De plus, l’inflation chez nos voisins français a été nettement moins élevée ses derniers mois, notamment grâce à l’intervention des pouvoirs publics. En effet, le Gouvernement français a accordé, dès juillet, des subsides aux entreprises intensives en énergie, parmi lesquelles de nombreuses entreprises alimentaires. Ceci a permis de compenser quelque peu l’augmentation des coûts de production, ce qui s’est traduit par une hausse plus faible des prix aux consommateurs. En Belgique, il a fallu attendre de nombreux mois pour que les régions décident d’octroyer des aides directes aux entreprises. Non seulement, elles sont arrivées plus tard mais elles sont moins importantes et les conditions d’octroi plus restrictives. Partant d’un niveau déjà plus bas, cela n’a fait qu’accentuer la différence de prix. Enfin, nos concurrents français ne connaissent pas l’indexation automatique des salaires.

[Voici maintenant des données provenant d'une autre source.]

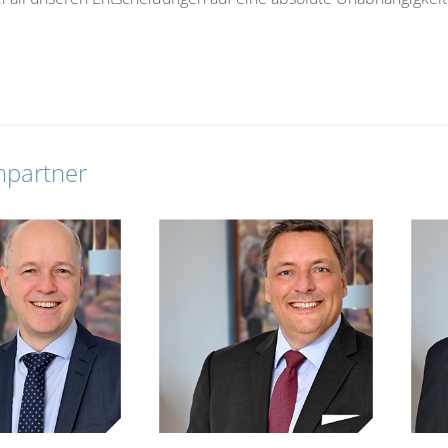
hpartner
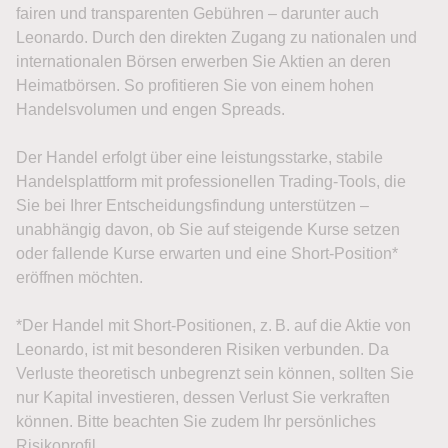
fairen und transparenten Gebühren – darunter auch
Leonardo. Durch den direkten Zugang zu nationalen und
internationalen Börsen erwerben Sie Aktien an deren
Heimatbörsen. So profitieren Sie von einem hohen
Handelsvolumen und engen Spreads.
Der Handel erfolgt über eine leistungsstarke, stabile
Handelsplattform mit professionellen Trading-Tools, die
Sie bei Ihrer Entscheidungsfindung unterstützen –
unabhängig davon, ob Sie auf steigende Kurse setzen
oder fallende Kurse erwarten und eine Short-Position*
eröffnen möchten.
*Der Handel mit Short-Positionen, z. B. auf die Aktie von
Leonardo, ist mit besonderen Risiken verbunden. Da
Verluste theoretisch unbegrenzt sein können, sollten Sie
nur Kapital investieren, dessen Verlust Sie verkraften
können. Bitte beachten Sie zudem Ihr persönliches
Risikoprofil.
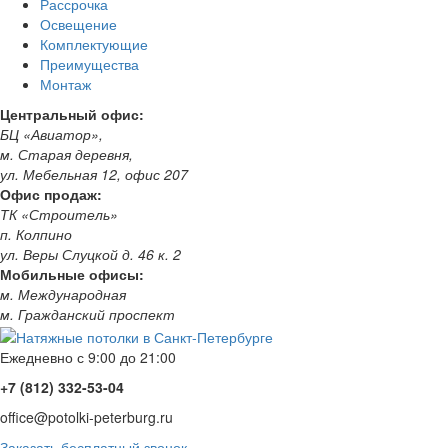
Рассрочка
Освещение
Комплектующие
Преимущества
Монтаж
Центральный офис:
БЦ «Авиатор»,
м. Старая деревня,
ул. Мебельная 12, офис 207
Офис продаж:
ТК «Строитель»
п. Колпино
ул. Веры Слуцкой д. 46 к. 2
Мобильные офисы:
м. Международная
м. Гражданский проспект
Ежедневно с 9:00 до 21:00
+7 (812) 332-53-04
office@potolki-peterburg.ru
Заказать бесплатный звонок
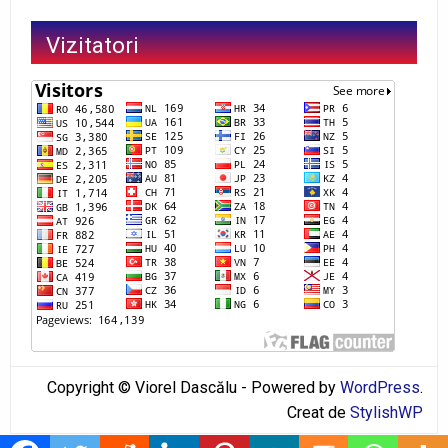
Vizitatori
Copyright © Viorel Dascălu - Powered by
WordPress
.
Creat de
StylishWP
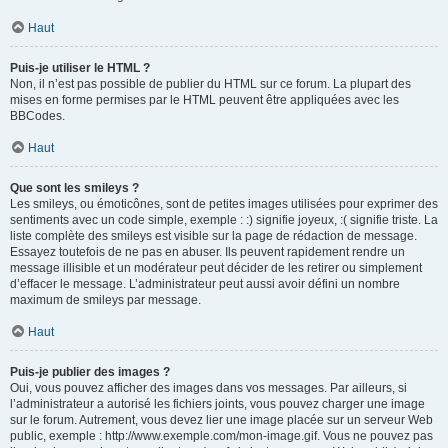
Haut
Puis-je utiliser le HTML ?
Non, il n’est pas possible de publier du HTML sur ce forum. La plupart des
mises en forme permises par le HTML peuvent être appliquées avec les
BBCodes.
Haut
Que sont les smileys ?
Les smileys, ou émoticônes, sont de petites images utilisées pour exprimer des
sentiments avec un code simple, exemple : :) signifie joyeux, :( signifie triste. La
liste complète des smileys est visible sur la page de rédaction de message.
Essayez toutefois de ne pas en abuser. Ils peuvent rapidement rendre un
message illisible et un modérateur peut décider de les retirer ou simplement
d’effacer le message. L’administrateur peut aussi avoir défini un nombre
maximum de smileys par message.
Haut
Puis-je publier des images ?
Oui, vous pouvez afficher des images dans vos messages. Par ailleurs, si
l’administrateur a autorisé les fichiers joints, vous pouvez charger une image
sur le forum. Autrement, vous devez lier une image placée sur un serveur Web
public, exemple : http://www.exemple.com/mon-image.gif. Vous ne pouvez pas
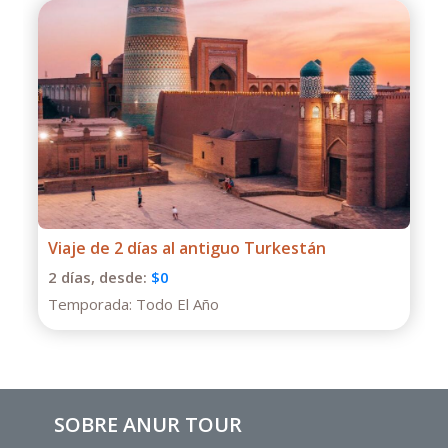
Tour de un día al Cañón Charyn desde
Almaty
1 días,
desde:
$130
Temporada:
Todo El Año
SOBRE ANUR TOUR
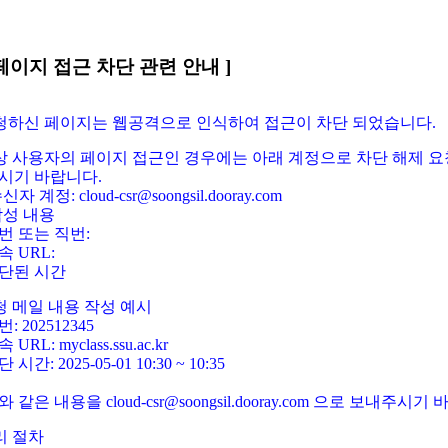
페이지 접근 차단 관련 안내 ]
요청하신 페이지는 웹공격으로 인식하여 접근이 차단 되었습니다.
정상 사용자의 페이지 접근인 경우에는 아래 계정으로 차단 해제 요
시기 바랍니다.
신자 계정: cloud-csr@soongsil.dooray.com
작성 내용
번 또는 직번:
속 URL:
단된 시간
청 메일 내용 작성 예시
: 202512345
 URL: myclass.ssu.ac.kr
 시간: 2025-05-01 10:30 ~ 10:35
와 같은 내용을 cloud-csr@soongsil.dooray.com 으로 보내주시기
리 절차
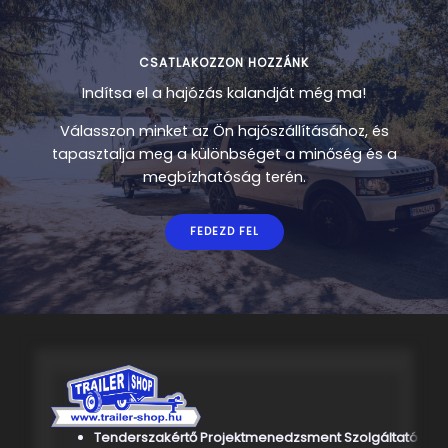
CSATLAKOZZON HOZZÁNK
Indítsa el a hajózás kalandját még ma!
Válasszon minket az Ön hajószállításához, és
tapasztalja meg a különbséget a minőség és a
megbízhatóság terén.
FEDEZD FEL
Tenderszakértő Projektmenedzsment Szolgáltató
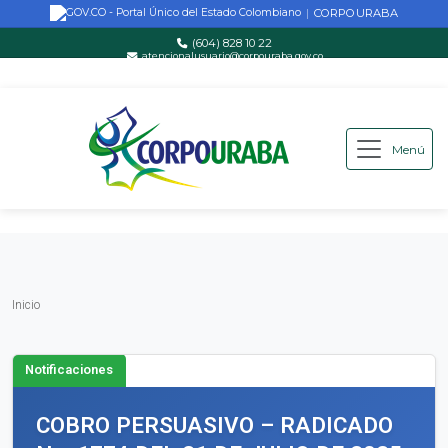
CORPOURABA
|
(604) 828 10 22
atencionalusuario@corpouraba.gov.co
Lun-Vie: 8:00 AM - 5:00 PM
Menú
Saltar al contenido principal
Inicio
Inicio
Notificaciones
COBRO PERSUASIVO – RADICADO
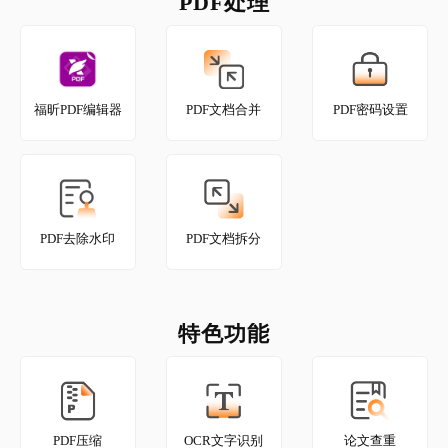
PDF处理
PDF删除页面
福昕PDF编辑器
PDF文档合并
PDF密码设置
PDF去除水印
PDF文档拆分
特色功能
PDF压缩
OCR文字识别
论文查重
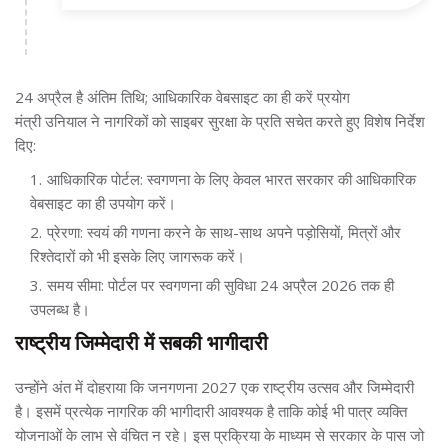
24 अप्रैल है अंतिम तिथि; आधिकारिक वेबसाइट का ही करें प्रयोग
मंत्री उनियाल ने नागरिकों को साइबर सुरक्षा के प्रति सचेत करते हुए विशेष निर्देश
दिए:
आधिकारिक पोर्टल: स्वगणना के लिए केवल भारत सरकार की आधिकारिक
वेबसाइट का ही उपयोग करें।
प्रेरणा: स्वयं की गणना करने के साथ-साथ अपने पड़ोसियों, मित्रों और
रिश्तेदारों को भी इसके लिए जागरूक करें।
समय सीमा: पोर्टल पर स्वगणना की सुविधा 24 अप्रैल 2026 तक ही
उपलब्ध है।
राष्ट्रीय जिम्मेदारी में सबकी भागीदारी
उन्होंने अंत में दोहराया कि जनगणना 2027 एक राष्ट्रीय उत्सव और जिम्मेदारी
है। इसमें प्रत्येक नागरिक की भागीदारी आवश्यक है ताकि कोई भी पात्र व्यक्ति
योजनाओं के लाभ से वंचित न रहे। इस प्रक्रिया के माध्यम से सरकार के पास जो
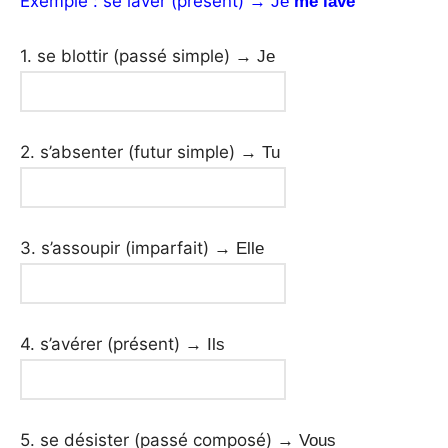
Exemple : se laver (présent)
→ Je
me lave
1. se blottir (passé simple)
→ Je
2. s’absenter (futur simple)
→ Tu
3. s’assoupir (imparfait)
→ Elle
4. s’avérer (présent)
→ Ils
5. se désister (passé composé)
→ Vous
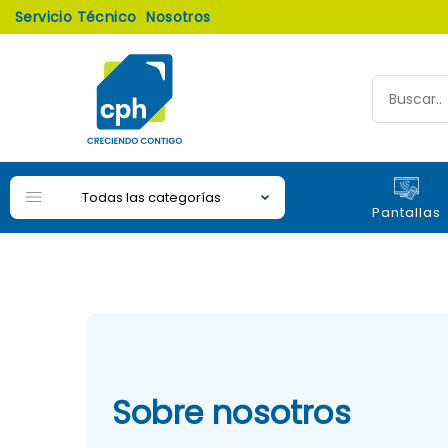
Servicio Técnico
Nosotros
Todas las categorías
Pantallas
Sobre nosotros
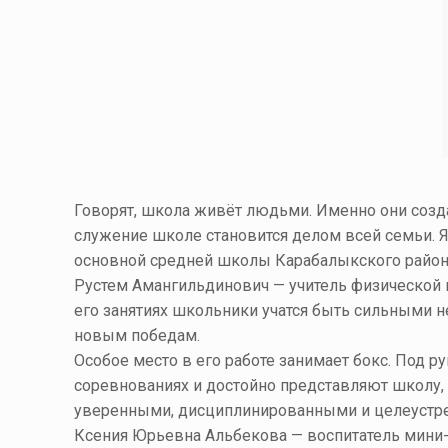
Говорят, школа живёт людьми. Именно они созд
служение школе становится делом всей семьи. 
основной средней школы
Карабалыкского
район
Рустем Амангильдинович — учитель физической ку
его занятиях школьники учатся быть сильными не
новым победам.
Особое место в его работе занимает бокс. Под 
соревнованиях и достойно представляют школу, з
уверенными, дисциплинированными и целеуст
Ксения Юрьевна Альбекова — воспитатель мини-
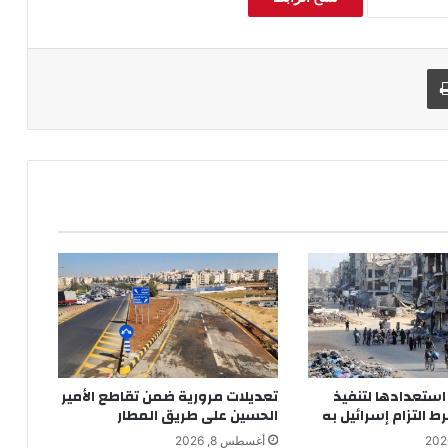
طباعة
ستعدادها لتنفيذ
تعديلات مرورية ضمن تقاطع الأمير
 التزام إسرائيل به
الحسين على طريق المطار
أغسطس 8, 2026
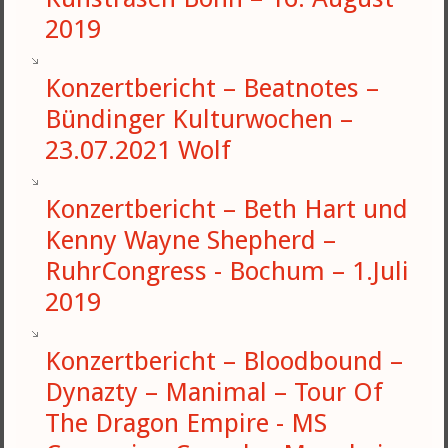
2019
Konzertbericht – Beatnotes –
Bündinger Kulturwochen –
23.07.2021 Wolf
Konzertbericht – Beth Hart und
Kenny Wayne Shepherd –
RuhrCongress - Bochum – 1.Juli
2019
Konzertbericht – Bloodbound –
Dynazty – Manimal – Tour Of
The Dragon Empire - MS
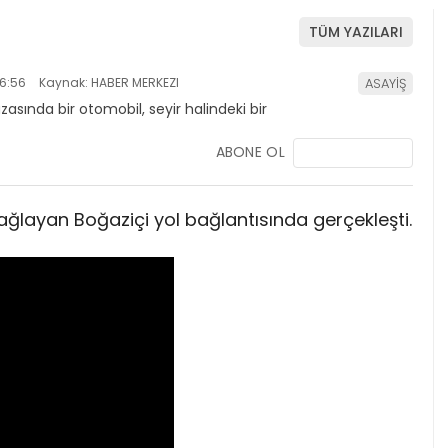
TÜM YAZILARI
6:56
Kaynak: HABER MERKEZI
ASAYİŞ
ABONE OL
ğlayan Boğaziçi yol bağlantısında gerçekleşti.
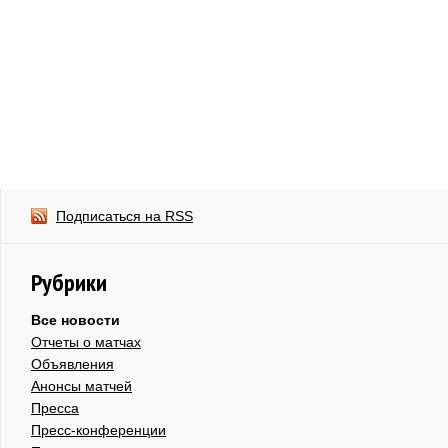
Подписаться на RSS
Рубрики
Все новости
Отчеты о матчах
Объявления
Анонсы матчей
Пресса
Пресс-конференции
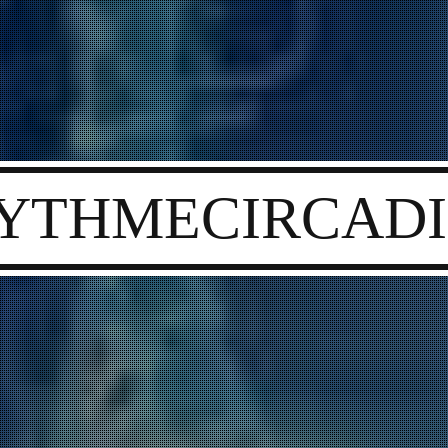
YTHMECIRCAD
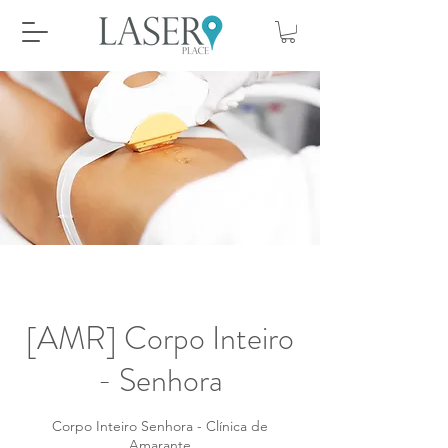
[AMR] Corpo Inteiro
- Senhora
Corpo Inteiro Senhora - Clínica de
Amarante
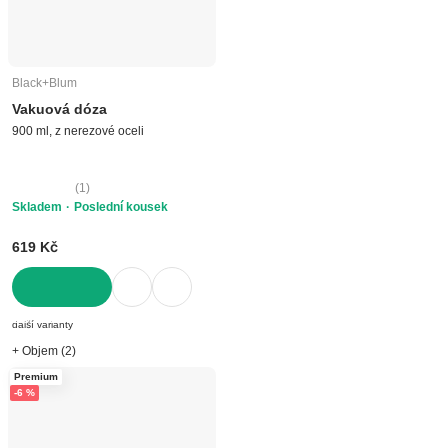
Black+Blum
Vakuová dóza
900 ml, z nerezové oceli
(
1
)
Skladem
Poslední kousek
619 Kč
DO KOŠÍKU
další varianty
+ Objem (2)
Premium
-6 %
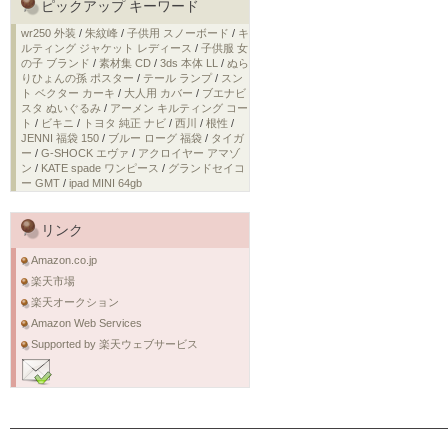
ピックアップ キーワード
wr250 外装
/
朱紋峰
/
子供用 スノーボード
/
キ
ルティング ジャケット レディース
/
子供服 女
の子 ブランド
/
素材集 CD
/
3ds 本体 LL
/
ぬら
りひょんの孫 ポスター
/
テール ランプ
/
スン
ト ベクター カーキ
/
大人用 カバー
/
ブエナビ
スタ ぬいぐるみ
/
アーメン キルティング コー
ト
/
ビキニ
/
トヨタ 純正 ナビ
/
西川
/
根性
/
JENNI 福袋 150
/
ブルー ローグ 福袋
/
タイガ
ー
/
G-SHOCK エヴァ
/
アクロイヤー アマゾ
ン
/
KATE spade ワンピース
/
グランドセイコ
ー GMT
/
ipad MINI 64gb
リンク
Amazon.co.jp
楽天市場
楽天オークション
Amazon Web Services
Supported by 楽天ウェブサービス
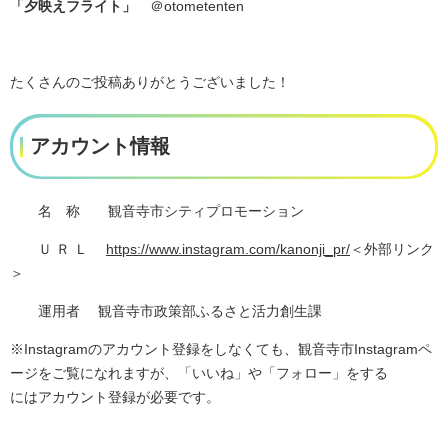
「夕映えフライト
」
＠otometenten
たくさんのご投稿ありがとうございました！
アカウント情報
名 称 観音寺市シティプロモーション
Ｕ Ｒ Ｌ
https://www.instagram.com/kanonji_pr/
＜外部リンク
＞
運用者 観音寺市政策部ふるさと活力創生課
※Instagramのアカウント登録をしなくても、観音寺市Instagramペ
ージをご覧になれますが、「いいね」や「フォロー」をする
にはアカウント登録が必要です。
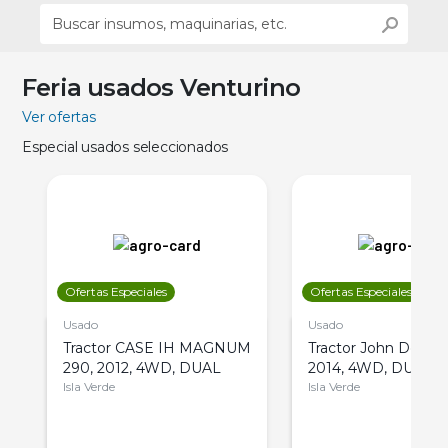
Feria usados Venturino
Ver ofertas
Especial usados seleccionados
Ofertas Especiales
Ofertas Especiales
Usado
Usado
Tractor CASE IH MAGNUM
Tractor John Deere 
290, 2012, 4WD, DUAL
2014, 4WD, DUAL
Isla Verde
Isla Verde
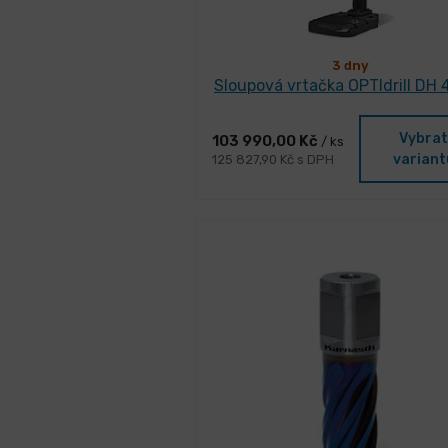
3 dny
Sloupová vrtačka OPTIdrill DH 
Vybrat
103 990,00 Kč
/ ks
variant
125 827,90 Kč s DPH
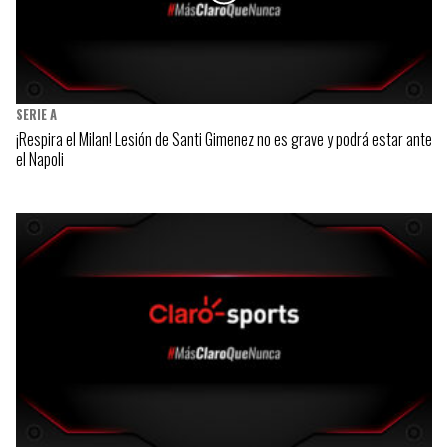
SERIE A
¡Respira el Milan! Lesión de Santi Gimenez no es grave y podrá estar ante
el Napoli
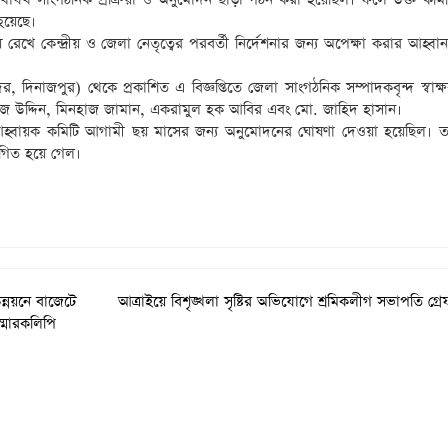
 হয়েছে।
ায় রেখে কেন্দ্রীয় ও জেলা নেতৃত্বের পরবর্তী নির্দেশনার জন্য অপেক্ষা করার আহ্ব
 দিনাজপুর) থেকে প্রকাশিত এ বিজ্ঞপ্তিতে জেলা সাংগঠনিক সম্পাদকবৃন্দ স্বাক্
য়াজ উদ্দিন, মিনহাজ জামান, একরামুল হক আবির এবং মো. জাহিদ হাসান।
 আহ্বায়ক কমিটি আগামী ছয় মাসের জন্য অনুমোদনের ঘোষণা দেওয়া হয়েছিল। 
্থগিত হয়ে গেল।
ন্নয়নে বাজেটে
আত্রাইয়ে বিশৃঙ্খলা সৃষ্টির অভিযোগে শ্রমিকলীগ সভাপতি গ্র
স্মারকলিপি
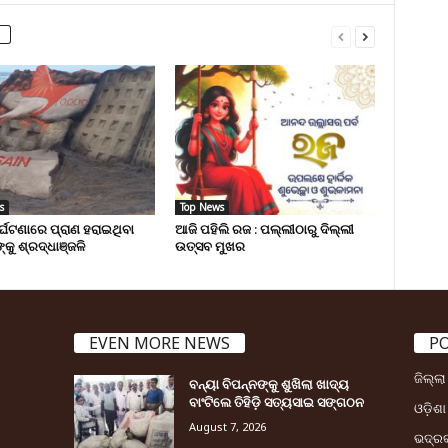
s
Top News
ୁର୍ଘଟଣାରେ ପ୍ରାଣ ହରାଇଥିବା
ଆଜି ପହିଲି ରଜ : ପଲ୍ଲୀଠାରୁ ଦିଲ୍ଲୀ
୍କୁ ଶ୍ରଦ୍ଧାଞ୍ଜଳି
ଉତ୍ସବ ମୁଖର
EVEN MORE NEWS
P
ଜିଲ୍ଲ
ବନ୍ୟା ବିପନ୍ନଙ୍କୁ ଶୁଖିଲା ଖାଦ୍ୟ
ବାଂଟିଲେ ତିହିଡି଼ ସତ୍ୟସାଇ ସଙ୍ଗଠନ
ଓଡ଼ିଶା
August 7, 2026
ଭଦ୍ର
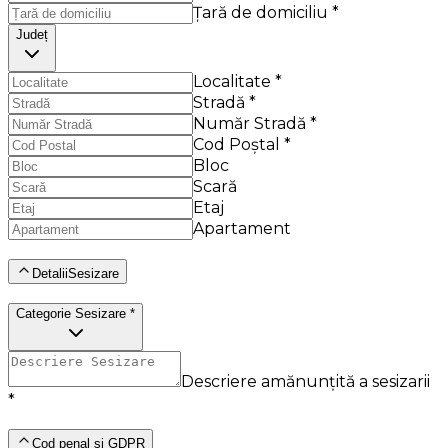
Țară de domiciliu *
Județ
Localitate *
Stradă *
Număr Stradă *
Cod Poștal *
Bloc
Scară
Etaj
Apartament
DetaliiSesizare
Categorie Sesizare *
Descriere amănunțită a sesizarii
*
Cod penal și GDPR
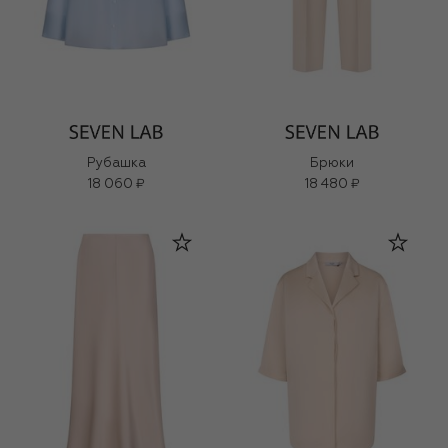
Рубашка
Брюки
18 060 ₽
18 480 ₽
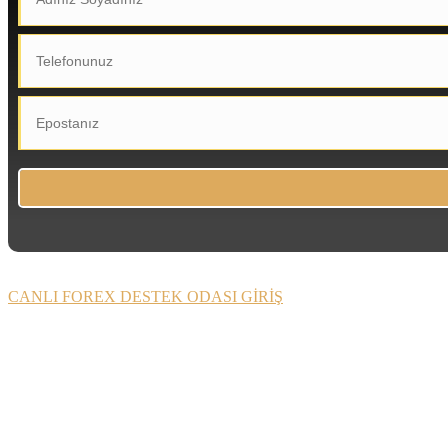
CANLI FOREX DESTEK ODASI GİRİŞ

Comparaison de l’inflation au cours du 3ième trimestre 2022 en Belgique et en France sur une sélection de produits
A noter que le Gouvernement français est intervenu directement sur le prix de l’essence et du diesel (18 ct/litre du 1er avril au 31 août et 30 ct/litre du 1er septembre au 15 novembre), ce qui a rendu les courses alimentaires chez nos voisins encore plus intéressantes puisque combinées avec un plein de carburant moins cher.
Ne nous tirez pas une balle dans le pied
Dans le cadre des négociations budgétaires 2023-2024, le gouvernement a exprimé le souhait que la cotisation sur les emballages rapporte 60 millions d’euros de plus sur base annuelle. Soit une augmentation de recettes de 17% sur cette taxe (350 millions d’euros aujourd’hui). A cela s’ajoute l‘obligation pour les entreprises de contribuer aux coûts des déchets sauvages à partir de 2023. Les trois régions réclament dans ce cadre 189 millions d’euros par an.
Au lieu de réduire l’incitant financier à traverser la frontière pour aller faire ses courses, les propositions des gouvernements de notre pays risquent donc de le renforcer en poussant les prix alimentaires à la hausse. Or, ceci n’est bon pour personne ! Ni pour consommateur belge dont le pouvoir d’achat sera encore réduit, ni pour nos entreprises dont les activités économiques et la création d’emplois seront mises sous pression, ni pour l’état belge qui verra des recettes publiques fuir chez nos voisins. En effet, en trois mois seulement, le manque à gagner fiscal peut être estimé entre 15 et 20 millions d’euros pour l’Etat belge uniquement en recettes fiscales indirectes (TVA, accises et cotisation emballages).
Fevia demande dès lors au Gouvernement de revoir sa copie budgétaire et de ne pas introduire de nouvelles taxes sur les aliments et les boissons ou augmenter les taxes existantes.